Output all of the data exactly as it appears, but leave out any pictures it contains.

(Limb landmark coordinates)
──────

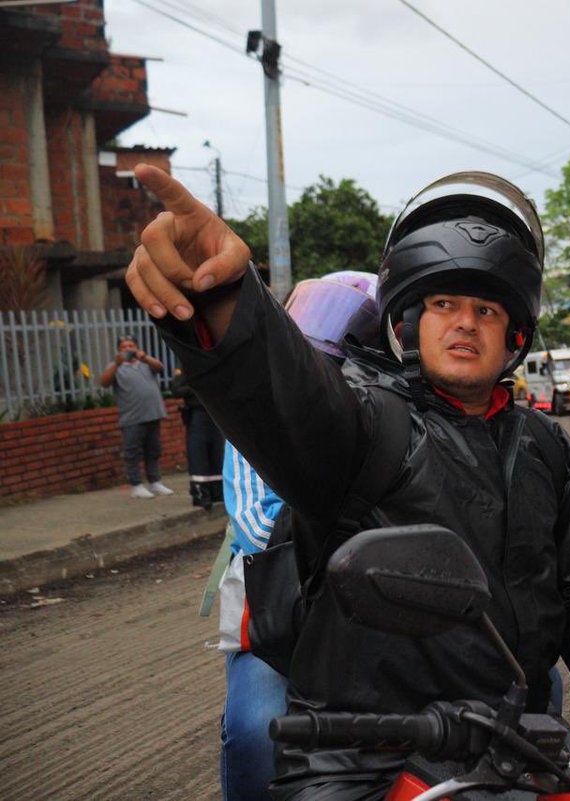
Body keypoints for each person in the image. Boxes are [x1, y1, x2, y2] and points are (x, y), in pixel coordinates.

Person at [124, 166, 570, 800]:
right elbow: (287, 396)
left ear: (514, 337)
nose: (464, 322)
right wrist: (227, 303)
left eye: (486, 309)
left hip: (511, 745)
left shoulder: (544, 446)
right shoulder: (363, 422)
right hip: (363, 757)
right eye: (444, 304)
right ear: (408, 322)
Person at [216, 270, 380, 801]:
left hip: (387, 614)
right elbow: (261, 531)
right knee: (256, 732)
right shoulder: (253, 415)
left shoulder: (393, 412)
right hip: (282, 614)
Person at [99, 335, 173, 499]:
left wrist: (144, 357)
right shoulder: (115, 367)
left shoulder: (145, 364)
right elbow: (104, 382)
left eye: (131, 345)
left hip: (153, 414)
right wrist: (118, 363)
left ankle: (155, 482)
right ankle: (136, 485)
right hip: (132, 417)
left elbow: (160, 367)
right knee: (132, 452)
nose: (128, 349)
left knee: (153, 450)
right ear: (119, 350)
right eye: (124, 347)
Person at [171, 366, 225, 509]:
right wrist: (198, 384)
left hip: (215, 414)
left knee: (216, 453)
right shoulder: (185, 369)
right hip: (197, 414)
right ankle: (201, 495)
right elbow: (176, 390)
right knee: (198, 453)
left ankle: (217, 493)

──────

**Task response**:
Body keypoints for each person in the image. Boxes are [x1, y1, x2, y2] and points are (x, y), in pixel coordinates.

Person at [124, 166, 570, 800]:
right elbow: (287, 396)
left ear: (514, 337)
nose: (464, 322)
right wrist: (227, 303)
left eye: (486, 309)
left hip: (511, 745)
left shoulder: (544, 446)
right shoulder: (363, 422)
right hip: (363, 757)
right eye: (444, 304)
right ear: (408, 322)
Person at [216, 270, 380, 801]:
left hip: (387, 614)
right elbow: (261, 531)
right knee: (256, 732)
right shoulder: (253, 415)
left shoulder: (393, 412)
right hip: (282, 614)
Person at [99, 335, 173, 499]:
left wrist: (144, 357)
right shoulder: (115, 367)
left shoulder: (145, 364)
right elbow: (104, 382)
left eye: (131, 345)
left hip: (153, 414)
right wrist: (118, 363)
left ankle: (155, 482)
right ankle: (136, 485)
right hip: (132, 417)
left elbow: (160, 367)
right knee: (132, 452)
nose: (128, 349)
left knee: (153, 450)
right ear: (119, 350)
right eye: (124, 347)
Person at [171, 366, 225, 509]:
right wrist: (198, 384)
left hip: (215, 414)
left knee: (216, 453)
right shoulder: (185, 369)
right hip: (197, 414)
right ankle: (201, 495)
right elbow: (176, 390)
right knee: (198, 453)
left ankle: (217, 493)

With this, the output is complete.